Miracle Planet has wonderful images and graphics and I also recommend it for those interested in science. The library owns a lot of great science documentaries and I love them because, at their best, they bring an immediacy to a subject that a book can lack, because sometimes a picture is worth a thousand words.
Check the WRL catalog for Miracle Planet.
The Odds, by Stewart O’Nan
What are the odds that one author could capture two important elements of American life in two books, each of which is under two hundred pages? If you’re Stewart O’Nan, they are 1 in 1. The first is Last Night at the Lobster (blogged here by Connie), a 147-page story of a restaurant manager whose life and identity are invested in his job, despite the way he’s casually dismissed by both customers and corporate hatchetmen. The second is 2012′s The Odds, in which a long-married couple makes a last-gasp getaway before divorcing and declaring bankruptcy. Its 179 pages encompass the silent recriminations, miscommunications, deceptions, and uncomfortable blend of inside jokes and familiarity-bred contempt of a man and woman who may have been mismatched from the start.
Marion and Art Fowler are retracing their honeymoon on the Canadian side of Niagara Falls, but this time packing thousands of dollars in a canvas bag. Right from the start we know that they are going to be divorced when this weekend is over, but Art thinks it’s only a maneuver to protect their few remaining assets. He is full of other schemes to minimize the damage from their certain bankruptcy: planning to default on the credit card bill for their extravagant weekend, buying Marion jewelry that is just under the asset level for seizure, and above all, using a solid system to beat the roulette wheel in the hotel casino then smuggle his cash winnings back into the US.

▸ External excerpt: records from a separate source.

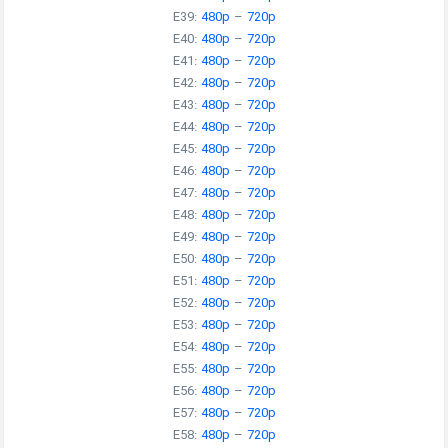
E39:
480p
–
720p
E40:
480p
–
720p
E41:
480p
–
720p
E42:
480p
–
720p
E43:
480p
–
720p
E44:
480p
–
720p
E45:
480p
–
720p
E46:
480p
–
720p
E47:
480p
–
720p
E48:
480p
–
720p
E49:
480p
–
720p
E50:
480p
–
720p
E51:
480p
–
720p
E52:
480p
–
720p
E53:
480p
–
720p
E54:
480p
–
720p
E55:
480p
–
720p
E56:
480p
–
720p
E57:
480p
–
720p
E58:
480p
–
720p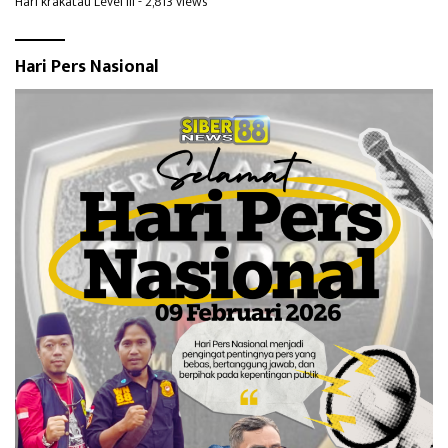
Hari krakatau Level III
- 2,813 views
Hari Pers Nasional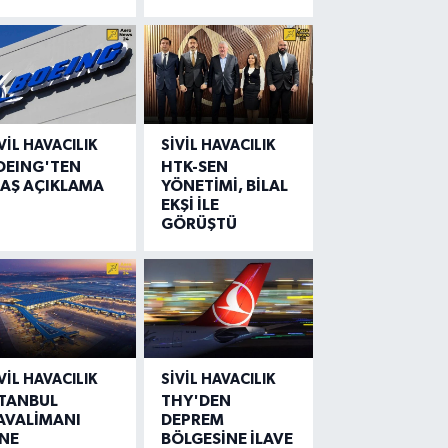
VIL HAVACILIK
SIVIL HAVACILIK
OEING'TEN
HTK-SEN
LAŞ AÇIKLAMA
YÖNETİMİ, BİLAL
EKŞİ İLE
GÖRÜŞTÜ
VIL HAVACILIK
SIVIL HAVACILIK
STANBUL
THY'DEN
AVALİMANI
DEPREM
İNE
BÖLGESİNE İLAVE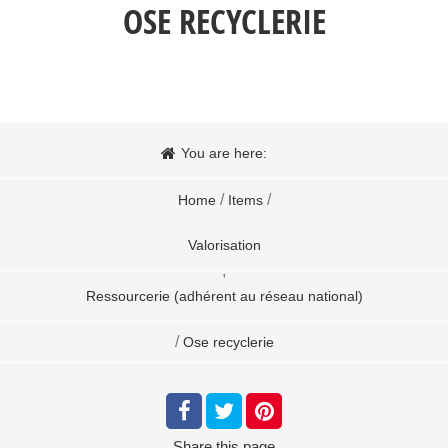
OSE RECYCLERIE
You are here:
/
/
Home
Items
Valorisation
,
Ressourcerie (adhérent au réseau national)
/
Ose recyclerie
Share
this page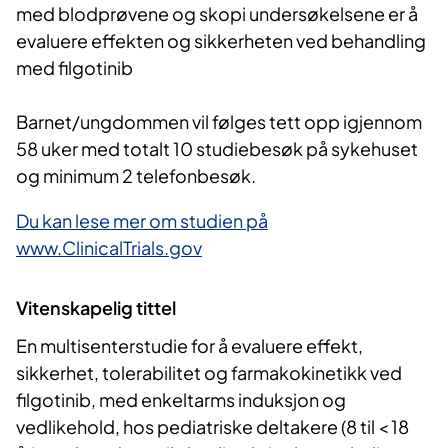
med blodprøvene og skopi undersøkelsene er å
evaluere effekten og sikkerheten ved behandling
med filgotinib
Barnet/ungdommen vil følges tett opp igjennom
58 uker med totalt 10 studiebesøk på sykehuset
og minimum 2 telefonbesøk.
Du kan lese mer om studien på
www.ClinicalTrials.gov
Vitenskapelig tittel
En multisenterstudie for å evaluere effekt,
sikkerhet, tolerabilitet og farmakokinetikk ved
filgotinib, med enkeltarms induksjon og
vedlikehold, hos pediatriske deltakere (8 til < 18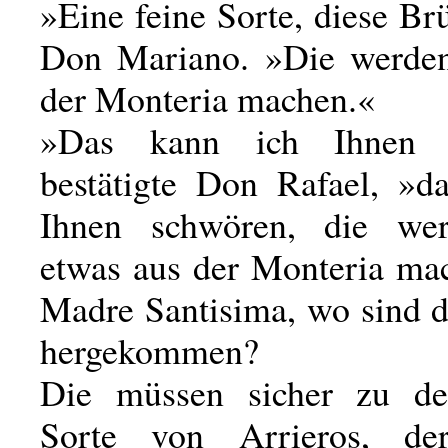
»Eine feine Sorte, diese Br
Don Mariano. »Die werden
der Monteria machen.«
»Das kann ich Ihnen s
bestätigte Don Rafael, »d
Ihnen schwören, die wer
etwas aus der Monteria mac
Madre Santisima, wo sind d
hergekommen?
Die müssen sicher zu der
Sorte von Arrieros, der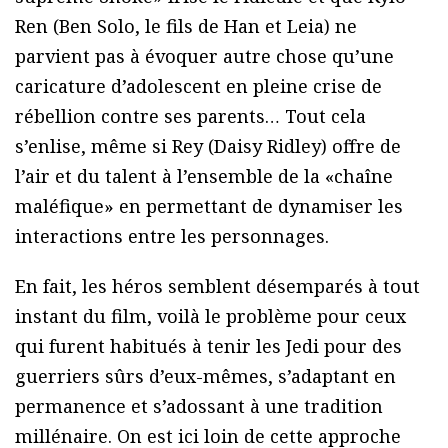
Ren (Ben Solo, le fils de Han et Leia) ne
parvient pas à évoquer autre chose qu’une
caricature d’adolescent en pleine crise de
rébellion contre ses parents… Tout cela
s’enlise, même si Rey (Daisy Ridley) offre de
l’air et du talent à l’ensemble de la «chaîne
maléfique» en permettant de dynamiser les
interactions entre les personnages.
En fait, les héros semblent désemparés à tout
instant du film, voilà le problème pour ceux
qui furent habitués à tenir les Jedi pour des
guerriers sûrs d’eux-mêmes, s’adaptant en
permanence et s’adossant à une tradition
millénaire. On est ici loin de cette approche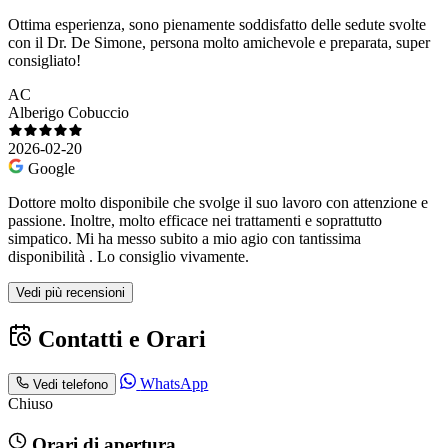
Ottima esperienza, sono pienamente soddisfatto delle sedute svolte
con il Dr. De Simone, persona molto amichevole e preparata, super
consigliato!
AC
Alberigo Cobuccio
2026-02-20
Google
Dottore molto disponibile che svolge il suo lavoro con attenzione e
passione. Inoltre, molto efficace nei trattamenti e soprattutto
simpatico. Mi ha messo subito a mio agio con tantissima
disponibilità . Lo consiglio vivamente.
Vedi più recensioni
Contatti e Orari
WhatsApp
Vedi telefono
Chiuso
Orari di apertura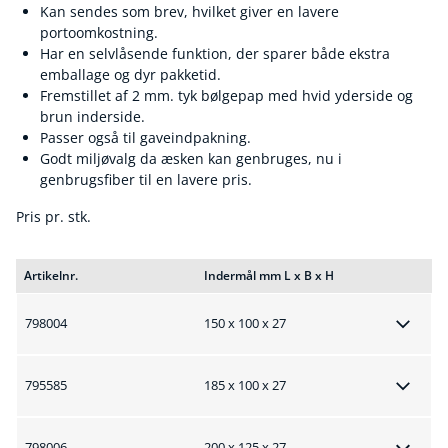
Kan sendes som brev, hvilket giver en lavere
portoomkostning.
Har en selvlåsende funktion, der sparer både ekstra
emballage og dyr pakketid.
Fremstillet af 2 mm. tyk bølgepap med hvid yderside og
brun inderside.
Passer også til gaveindpakning.
Godt miljøvalg da æsken kan genbruges, nu i
genbrugsfiber til en lavere pris.
Pris pr. stk.
Artikelnr.
Indermål mm L x B x H
798004
150 x 100 x 27
795585
185 x 100 x 27
798006
200 x 125 x 27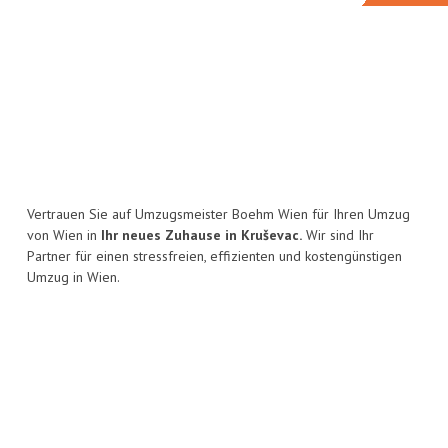
Vertrauen Sie auf Umzugsmeister Boehm Wien für Ihren Umzug
von Wien in
Ihr neues Zuhause in Kruševac.
Wir sind Ihr
Partner für einen stressfreien, effizienten und kostengünstigen
Umzug in Wien.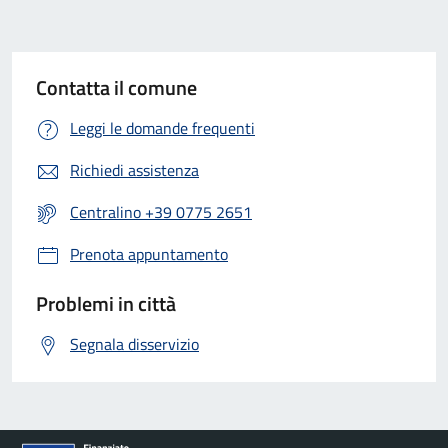
Contatta il comune
Leggi le domande frequenti
Richiedi assistenza
Centralino +39 0775 2651
Prenota appuntamento
Problemi in città
Segnala disservizio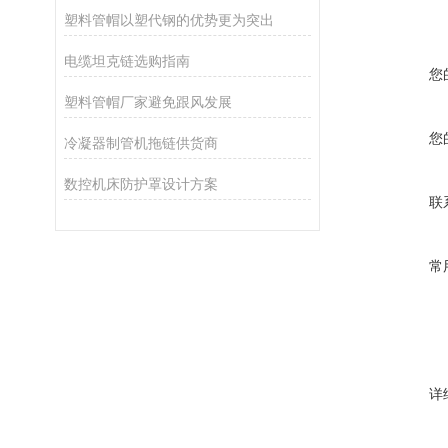
塑料管帽以塑代钢的优势更为突出
电缆坦克链选购指南
您
塑料管帽厂家避免跟风发展
您
冷凝器制管机拖链供货商
数控机床防护罩设计方案
联
常
详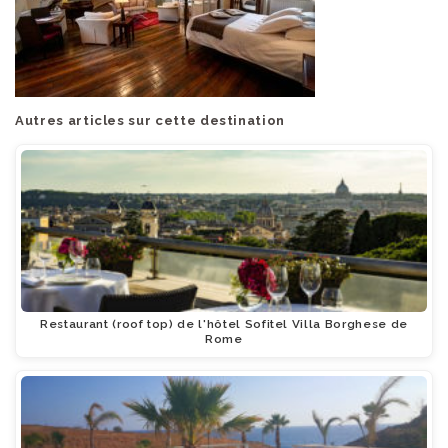
Autres articles sur cette destination
Restaurant (roof top) de l'hôtel Sofitel Villa Borghese de
Rome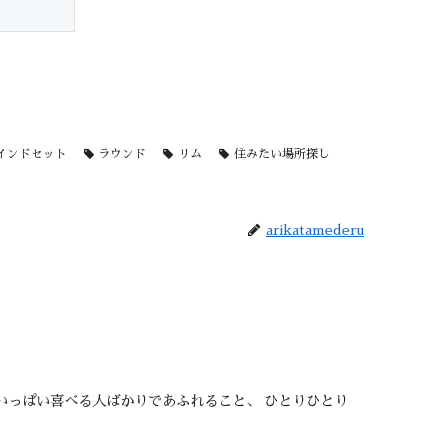
インドセット
ラウンド
リム
住みたい場所探し
arikatamederu
めいっぱい喜べる人ばかりであふれること、 ひとりひとり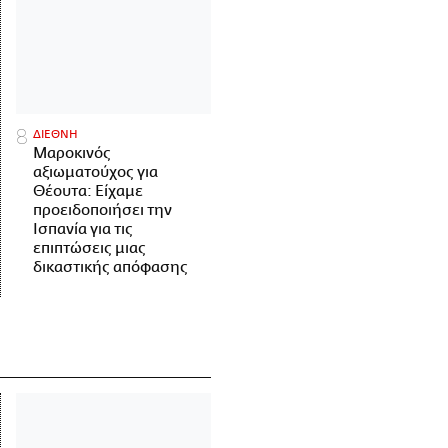
ΔΙΕΘΝΗ
Μαροκινός
αξιωματούχος για
Θέουτα: Είχαμε
προειδοποιήσει την
Ισπανία για τις
επιπτώσεις μιας
δικαστικής απόφασης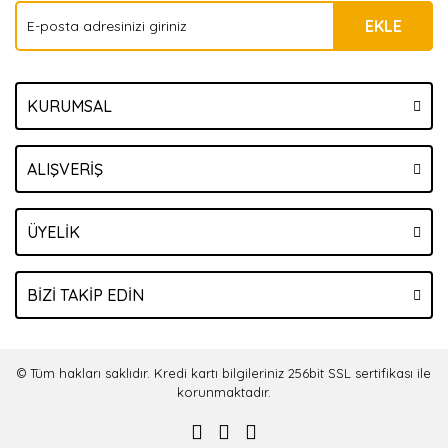
EKLE
KURUMSAL
ALIŞVERİŞ
ÜYELİK
BİZİ TAKİP EDİN
© Tüm hakları saklıdır. Kredi kartı bilgileriniz 256bit SSL sertifikası ile
korunmaktadır.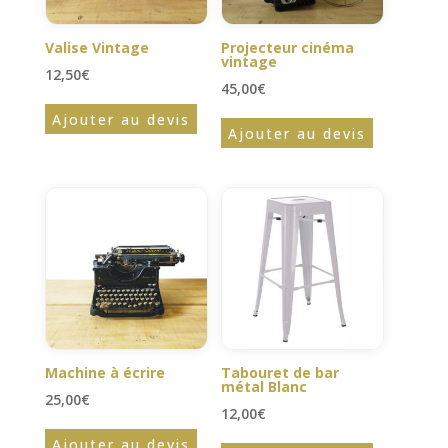
Valise Vintage
Projecteur cinéma
vintage
12,50
€
45,00
€
Ajouter au devis
Ajouter au devis
Machine à écrire
Tabouret de bar
métal Blanc
25,00
€
12,00
€
Ajouter au devis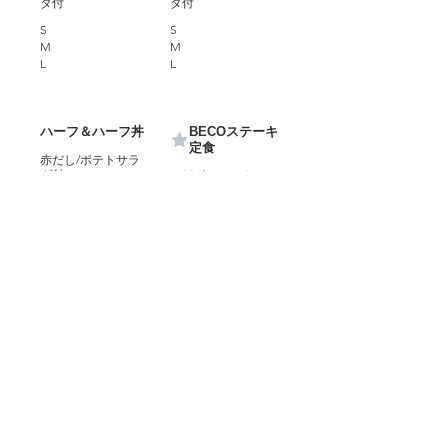
ダ付
ダ付
S
S
M
M
L
L
ハーフ＆ハーフ丼
BECOステーキ
定食
赤だし/ポテトサラ
ダ付
ご飯/赤だし/ポテト
サラダ付
S
M
L
国産牛フィレステ
ステーキ食堂のと
ーキ定食
ろけるビーフシチ
ュー
ご飯/赤だし/ポテト
サラダ付
ポテトサラダ付
S
M
L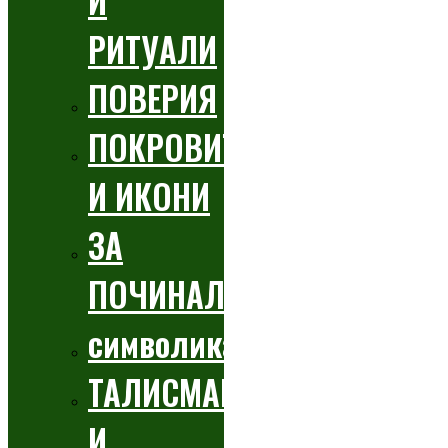
И
РИТУАЛИ
ПОВЕРИЯ
ПОКРОВИТЕЛИ
И ИКОНИ
ЗА
ПОЧИНАЛИТЕ
символика
ТАЛИСМАНИ
И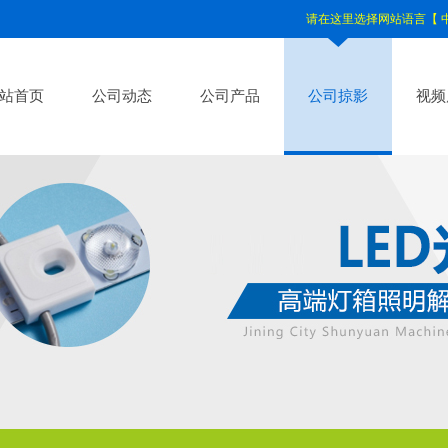
请在这里选择网站语言【
站首页
公司动态
公司产品
公司掠影
视频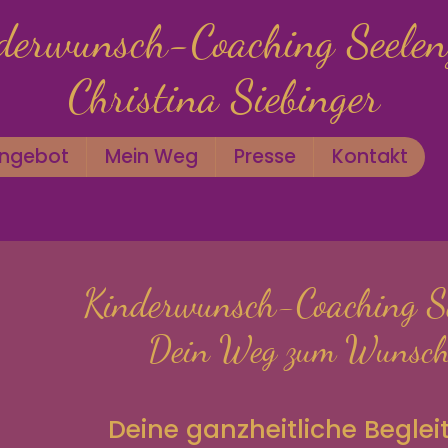
derwunsch-Coaching Seelen
Christina Siebinger
ngebot
Mein Weg
Presse
Kontakt
Kinderwunsch-Coaching Se
Dein Weg zum Wunsch
Deine ganzheitliche Beglei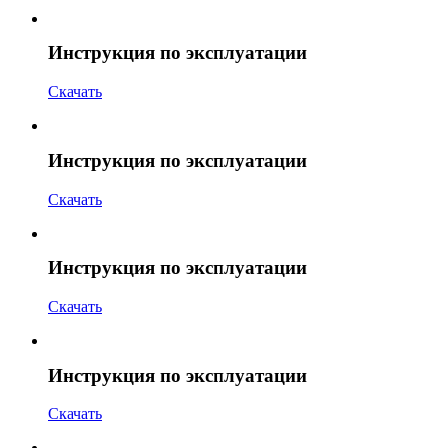
Инструкция по эксплуатации
Скачать
Инструкция по эксплуатации
Скачать
Инструкция по эксплуатации
Скачать
Инструкция по эксплуатации
Скачать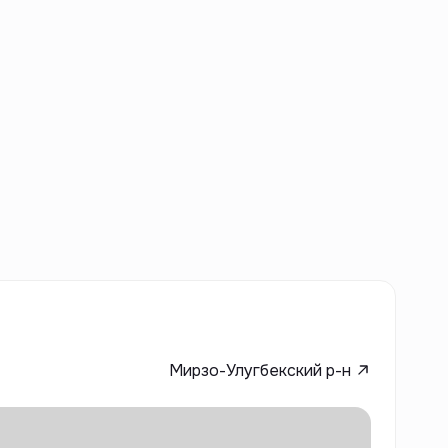
Мирзо-Улугбекский р-н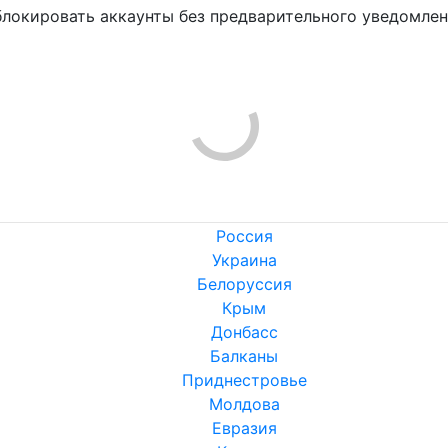
блокировать аккаунты без предварительного уведомле
!
Россия
Украина
Белоруссия
Крым
Донбасс
Балканы
Приднестровье
Молдова
Евразия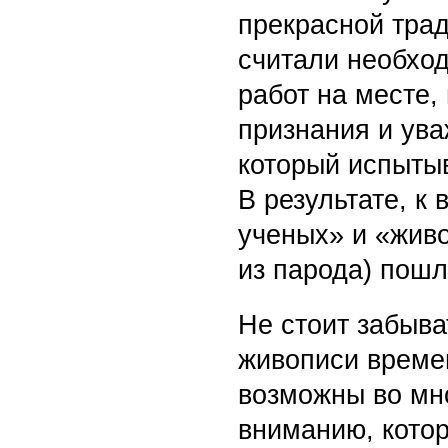
прекрасной тра
считали необхо
работ на месте,
признания и ува
который испыты
В результате, к
ученых» и «жив
из парода) пош
Не стоит забыва
живописи времен
возможны во мн
вниманию, котор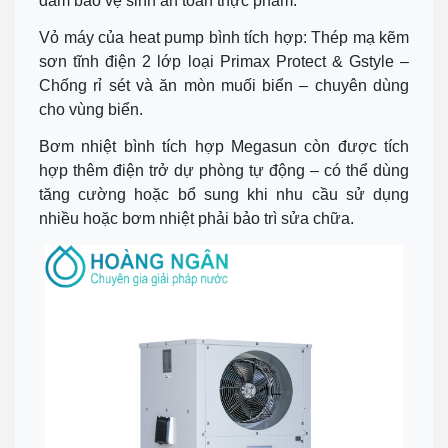
đảm bảo vệ sinh an toàn thực phẩm.
Vỏ máy của heat pump bình tích hợp: Thép mạ kẽm
sơn tĩnh điện 2 lớp loại Primax Protect & Gstyle –
Chống rỉ sét và ăn mòn muối biển – chuyên dùng
cho vùng biển.
Bơm nhiệt bình tích hợp Megasun còn được tích
hợp thêm điện trở dự phòng tự động – có thể dùng
tăng cường hoặc bổ sung khi nhu cầu sử dụng
nhiều hoặc bơm nhiệt phải bảo trì sửa chữa.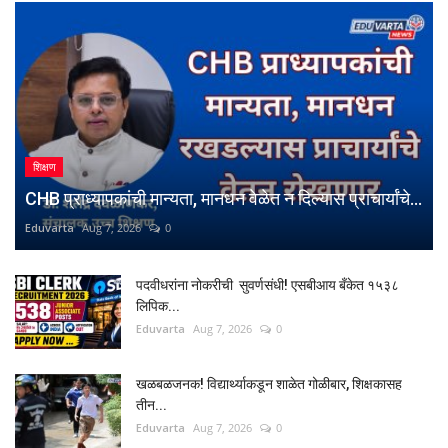
शिक्षण
CHB प्राध्यापकांची मान्यता, मानधन वेळेत न दिल्यास प्राचार्यांचे...
Eduvarta
Aug 7, 2026
0
पदवीधरांना नोकरीची सुवर्णसंधी! एसबीआय बँकेत १५३८
लिपिक...
Eduvarta
Aug 7, 2026
0
खळबळजनक! विद्यार्थ्याकडून शाळेत गोळीबार, शिक्षकासह
तीन...
Eduvarta
Aug 7, 2026
0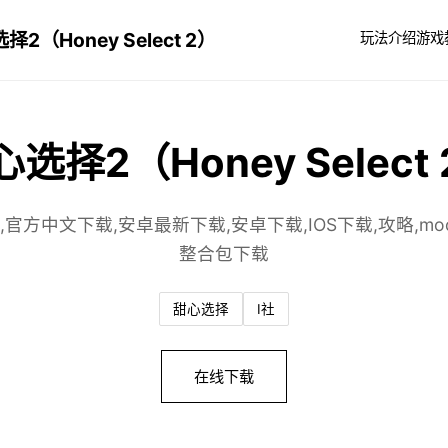
择2（Honey Select 2）
玩法介绍
游戏
选择2（Honey Select
,官方中文下载,安卓最新下载,安卓下载,IOS下载,攻略,mod
整合包下载
甜心选择
I社
在线下载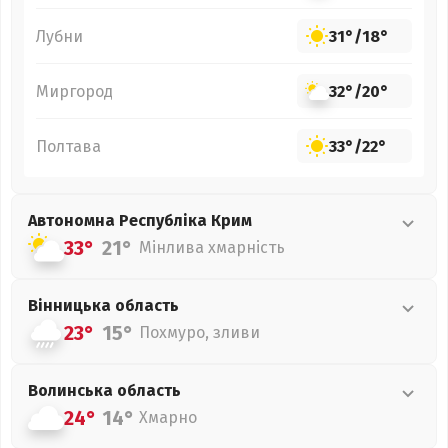
Лубни
31°
/
18°
Миргород
32°
/
20°
Полтава
33°
/
22°
Автономна Республіка Крим
33°
21°
Мінлива хмарність
Вінницька
область
23°
15°
Похмуро, зливи
Волинська
область
24°
14°
Хмарно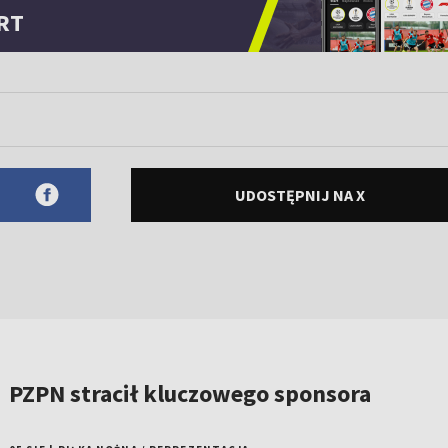
RT
UDOSTĘPNIJ NA X
PZPN stracił kluczowego sponsora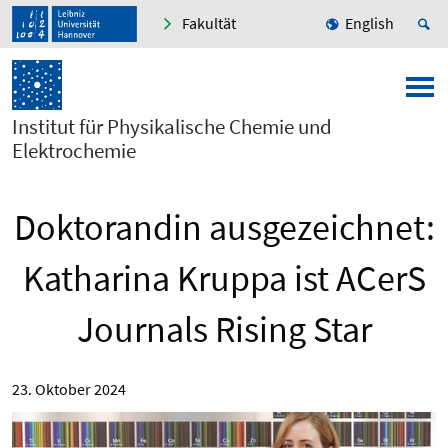
Fakultät
English
Institut für Physikalische Chemie und
Elektrochemie
Doktorandin ausgezeichnet:
Katharina Kruppa ist ACerS
Journals Rising Star
23. Oktober 2024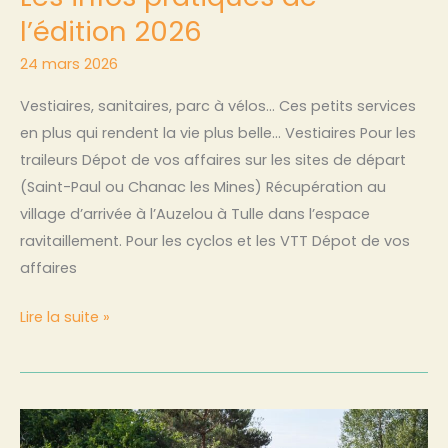
l’édition 2026
24 mars 2026
Vestiaires, sanitaires, parc à vélos… Ces petits services
en plus qui rendent la vie plus belle… Vestiaires Pour les
traileurs Dépot de vos affaires sur les sites de départ
(Saint-Paul ou Chanac les Mines) Récupération au
village d’arrivée à l’Auzelou à Tulle dans l’espace
ravitaillement. Pour les cyclos et les VTT Dépot de vos
affaires
Lire la suite »
Les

What he doesn’t know is that Marion intends their divorce to be more than a legal fiction. As Art has struggled with their finances, Marion has found a life of her own. She’s impatient with his neediness, practices maneuvers to deflect his affections, and withholds an enormous secret from him. That’s not to say Art is a saint—he can be indecisive, a poor planner (who doesn’t think a Valentine’s Day weekend in Niagara Falls would be crowded?), blind to her tastes, and overly optimistic about the risky venture they’re on.
For all the lows that are finally weighing their marriage down, there are some bright points, especially centered on their children as they begin to make lives of their own. There are moments of intimacy springing from thirty years of living together, familiar rhythms and mutual memories that knit them together and that will never fray. Those moments, small as they sometimes are, lend the story a sweetness that offsets the soured relationship and the desperation of their finances. Like the Ripley’s 3-D movie Art and Marion see, O’Nan puts his readers in a barrel, has them pass jagged rocks and beautiful scenery on their inexorable way to the fall—but he ends the story just as the barrel launches into the mist, leaving us to create our own landing.
(And, ahem, Pulitzer people: you may not be able to make a decision, but I hope dismissing O’Nan’s polished works as novellas isn’t in your catalogue of other sins.)